§ Work instructions: Reproduce, word for word, the lines in the listing below from the line with "κατάσταση. Δεν έβλεπε" up to and including the line with "η νόμιμη σύζυγός".

§ Dataset:
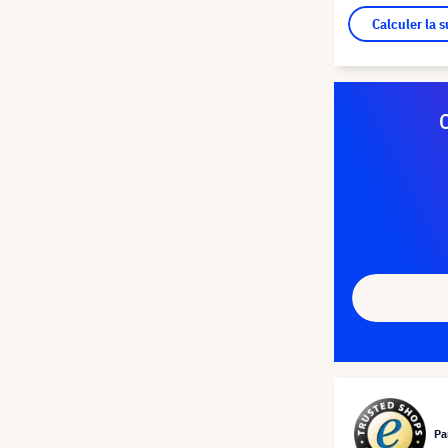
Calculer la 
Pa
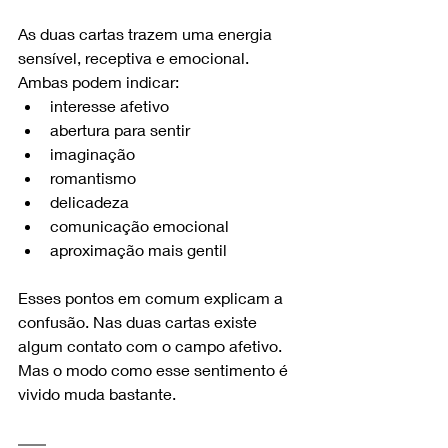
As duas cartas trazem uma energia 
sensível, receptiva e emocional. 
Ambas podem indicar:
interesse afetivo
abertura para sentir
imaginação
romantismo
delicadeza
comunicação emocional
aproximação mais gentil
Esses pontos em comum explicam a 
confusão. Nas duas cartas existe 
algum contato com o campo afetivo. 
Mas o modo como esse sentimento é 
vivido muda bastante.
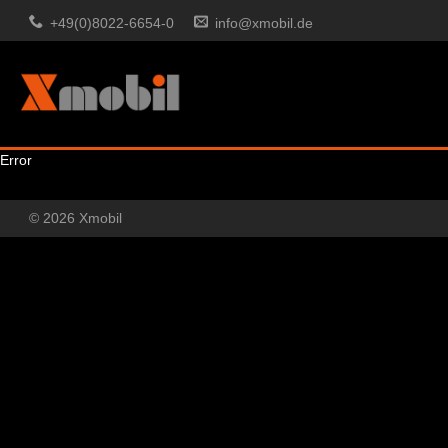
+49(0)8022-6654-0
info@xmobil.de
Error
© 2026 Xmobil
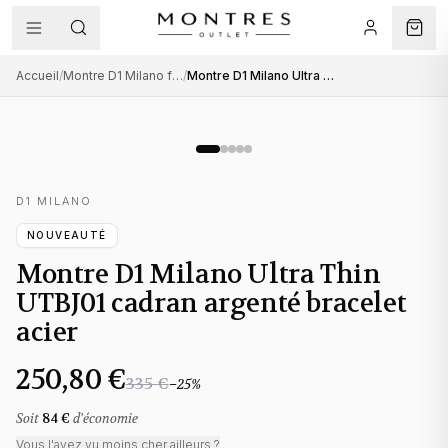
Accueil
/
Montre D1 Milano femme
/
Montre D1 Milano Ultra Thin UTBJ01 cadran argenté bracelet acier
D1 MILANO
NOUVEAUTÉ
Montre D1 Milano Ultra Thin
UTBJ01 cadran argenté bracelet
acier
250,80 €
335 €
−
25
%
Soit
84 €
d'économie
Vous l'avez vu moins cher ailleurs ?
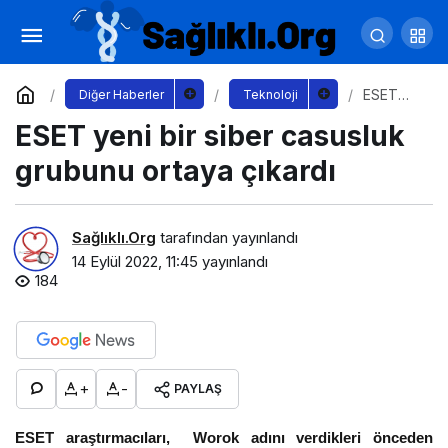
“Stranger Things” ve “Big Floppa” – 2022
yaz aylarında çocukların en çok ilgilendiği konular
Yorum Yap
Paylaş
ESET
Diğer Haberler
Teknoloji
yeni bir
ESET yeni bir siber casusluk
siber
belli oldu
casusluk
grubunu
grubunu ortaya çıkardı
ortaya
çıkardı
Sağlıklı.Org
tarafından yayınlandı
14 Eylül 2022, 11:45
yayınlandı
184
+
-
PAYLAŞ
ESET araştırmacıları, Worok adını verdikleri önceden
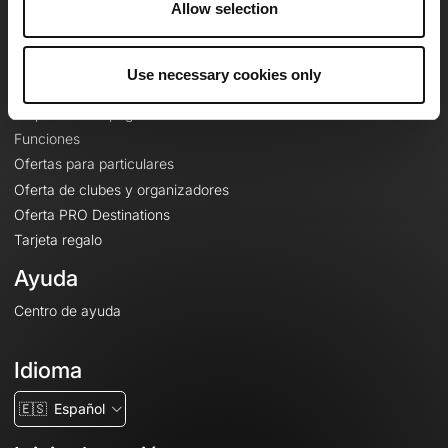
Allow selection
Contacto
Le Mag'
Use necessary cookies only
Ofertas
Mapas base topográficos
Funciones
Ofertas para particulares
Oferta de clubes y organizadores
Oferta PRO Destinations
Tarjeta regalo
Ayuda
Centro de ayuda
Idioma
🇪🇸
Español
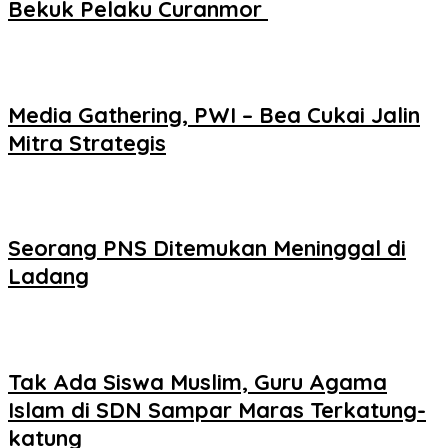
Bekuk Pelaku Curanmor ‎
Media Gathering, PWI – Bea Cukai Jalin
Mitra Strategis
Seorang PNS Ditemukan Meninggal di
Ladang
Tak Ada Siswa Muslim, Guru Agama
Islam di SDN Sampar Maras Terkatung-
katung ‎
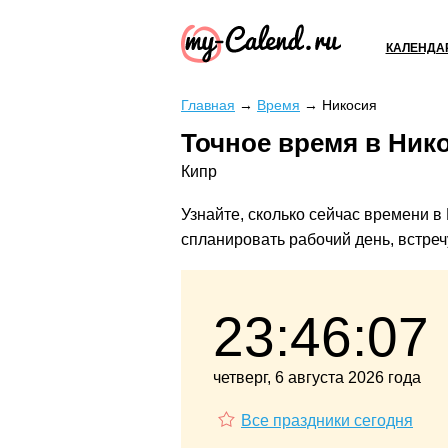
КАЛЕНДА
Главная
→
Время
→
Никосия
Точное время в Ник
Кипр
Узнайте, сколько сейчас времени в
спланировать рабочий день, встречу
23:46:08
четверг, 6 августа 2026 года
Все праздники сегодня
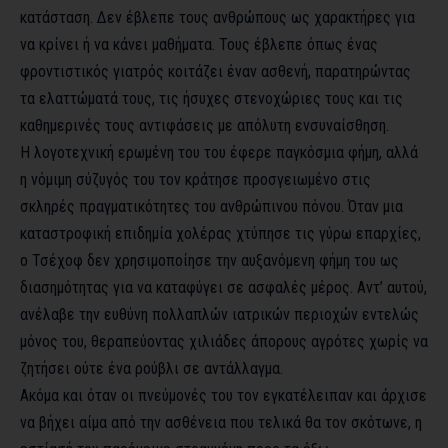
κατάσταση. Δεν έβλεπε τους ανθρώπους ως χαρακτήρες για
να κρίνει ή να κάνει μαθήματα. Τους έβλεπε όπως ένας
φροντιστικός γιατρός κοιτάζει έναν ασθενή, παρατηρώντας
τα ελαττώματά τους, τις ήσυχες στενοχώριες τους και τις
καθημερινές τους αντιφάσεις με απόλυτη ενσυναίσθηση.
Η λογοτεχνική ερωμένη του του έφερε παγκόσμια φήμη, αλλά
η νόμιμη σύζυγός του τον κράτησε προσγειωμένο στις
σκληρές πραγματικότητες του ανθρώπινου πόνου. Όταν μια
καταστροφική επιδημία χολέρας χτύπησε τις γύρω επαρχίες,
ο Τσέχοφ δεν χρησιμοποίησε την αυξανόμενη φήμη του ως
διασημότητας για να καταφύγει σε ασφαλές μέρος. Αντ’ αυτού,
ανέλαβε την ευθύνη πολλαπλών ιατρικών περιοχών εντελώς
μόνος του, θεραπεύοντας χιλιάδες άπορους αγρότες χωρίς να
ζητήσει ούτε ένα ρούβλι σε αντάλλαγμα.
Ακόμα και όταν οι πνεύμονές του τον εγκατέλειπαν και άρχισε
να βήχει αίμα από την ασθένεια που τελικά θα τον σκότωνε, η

§ Answer to this task:
κατάσταση. Δεν έβλεπε τους ανθρώπους ως χαρακτήρες για
να κρίνει ή να κάνει μαθήματα. Τους έβλεπε όπως ένας
φροντιστικός γιατρός κοιτάζει έναν ασθενή, παρατηρώντας
τα ελαττώματά τους, τις ήσυχες στενοχώριες τους και τις
καθημερινές τους αντιφάσεις με απόλυτη ενσυναίσθηση.
Η λογοτεχνική ερωμένη του του έφερε παγκόσμια φήμη, αλλά
η νόμιμη σύζυγός του τον κράτησε προσγειωμένο στις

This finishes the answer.